■ **Exercise aim**
Everything in the entries below should be restated exactly, except for the pictures.

■ **Information shown**
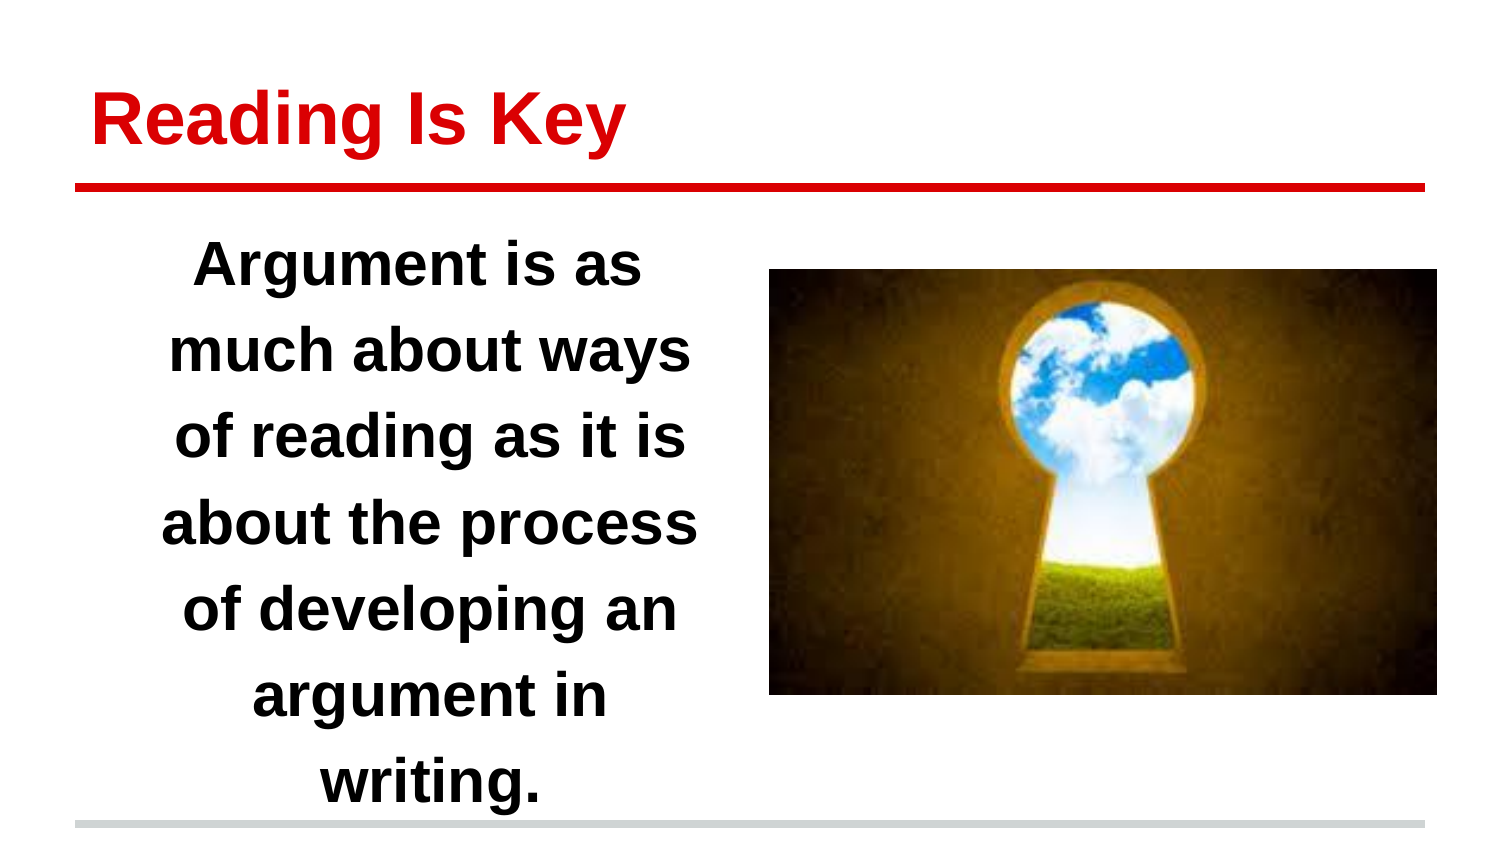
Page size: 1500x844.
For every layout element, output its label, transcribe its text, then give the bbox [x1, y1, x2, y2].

picture [769, 269, 1437, 695]
title Reading Is Key [75, 33, 1425, 175]
list Argument is as much about ways of reading as it is about the process of developing an argument in writing. [75, 196, 731, 808]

■ **Result for this task**
Page size: 1500x844.
For every layout element, output its label, transcribe its text, then give the bbox [x1, y1, x2, y2].

picture [769, 269, 1437, 695]
title Reading Is Key [75, 33, 1425, 175]
list Argument is as much about ways of reading as it is about the process of developing an argument in writing. [75, 196, 731, 808]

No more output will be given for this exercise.